JOB ITEM
Only lines that contain the word "nextpc" belong in the answer; copy them from the records below.

_ _ _ _ _ _ _

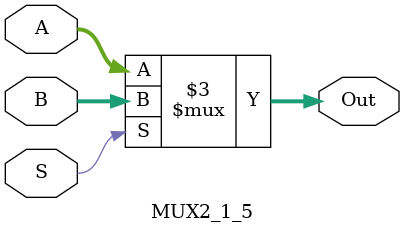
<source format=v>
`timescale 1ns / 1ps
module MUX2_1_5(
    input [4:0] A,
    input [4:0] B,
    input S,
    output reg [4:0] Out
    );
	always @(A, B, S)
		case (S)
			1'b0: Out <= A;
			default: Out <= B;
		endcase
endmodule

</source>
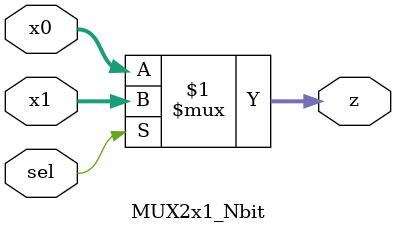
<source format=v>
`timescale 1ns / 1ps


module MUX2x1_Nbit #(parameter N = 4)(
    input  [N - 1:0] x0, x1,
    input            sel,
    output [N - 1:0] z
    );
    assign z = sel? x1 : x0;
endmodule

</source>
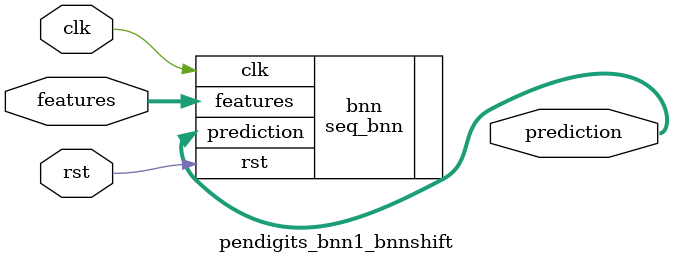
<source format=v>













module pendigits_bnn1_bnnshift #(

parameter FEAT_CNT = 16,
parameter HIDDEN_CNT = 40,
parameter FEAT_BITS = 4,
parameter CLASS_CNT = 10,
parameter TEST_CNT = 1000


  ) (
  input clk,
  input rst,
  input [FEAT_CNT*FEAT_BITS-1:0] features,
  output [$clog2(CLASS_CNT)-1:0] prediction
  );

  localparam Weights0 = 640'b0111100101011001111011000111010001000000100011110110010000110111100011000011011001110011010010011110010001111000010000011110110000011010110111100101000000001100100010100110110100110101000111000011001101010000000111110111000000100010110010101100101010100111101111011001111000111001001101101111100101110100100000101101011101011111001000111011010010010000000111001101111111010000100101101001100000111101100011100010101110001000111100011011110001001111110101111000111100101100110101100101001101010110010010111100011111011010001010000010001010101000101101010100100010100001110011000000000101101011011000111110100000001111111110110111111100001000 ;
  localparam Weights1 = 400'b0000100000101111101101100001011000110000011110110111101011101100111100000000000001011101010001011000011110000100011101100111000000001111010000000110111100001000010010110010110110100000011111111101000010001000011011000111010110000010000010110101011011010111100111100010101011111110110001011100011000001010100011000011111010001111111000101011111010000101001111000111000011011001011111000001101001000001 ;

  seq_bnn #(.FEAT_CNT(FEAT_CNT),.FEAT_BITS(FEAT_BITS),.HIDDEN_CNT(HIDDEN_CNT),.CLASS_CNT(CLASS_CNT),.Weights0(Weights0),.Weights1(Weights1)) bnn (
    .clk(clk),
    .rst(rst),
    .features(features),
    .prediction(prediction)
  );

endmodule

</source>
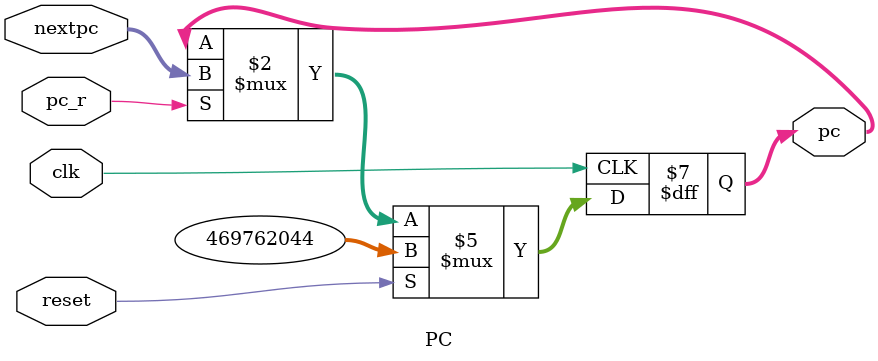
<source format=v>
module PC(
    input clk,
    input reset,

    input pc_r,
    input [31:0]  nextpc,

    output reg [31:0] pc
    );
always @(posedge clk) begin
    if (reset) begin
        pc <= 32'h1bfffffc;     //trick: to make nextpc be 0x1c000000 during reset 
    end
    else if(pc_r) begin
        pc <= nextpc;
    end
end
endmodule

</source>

_ _ _ _ _ _ _

EXERCISE RESPONSE
    input [31:0]  nextpc,
        pc <= 32'h1bfffffc;     //trick: to make nextpc be 0x1c000000 during reset 
        pc <= nextpc;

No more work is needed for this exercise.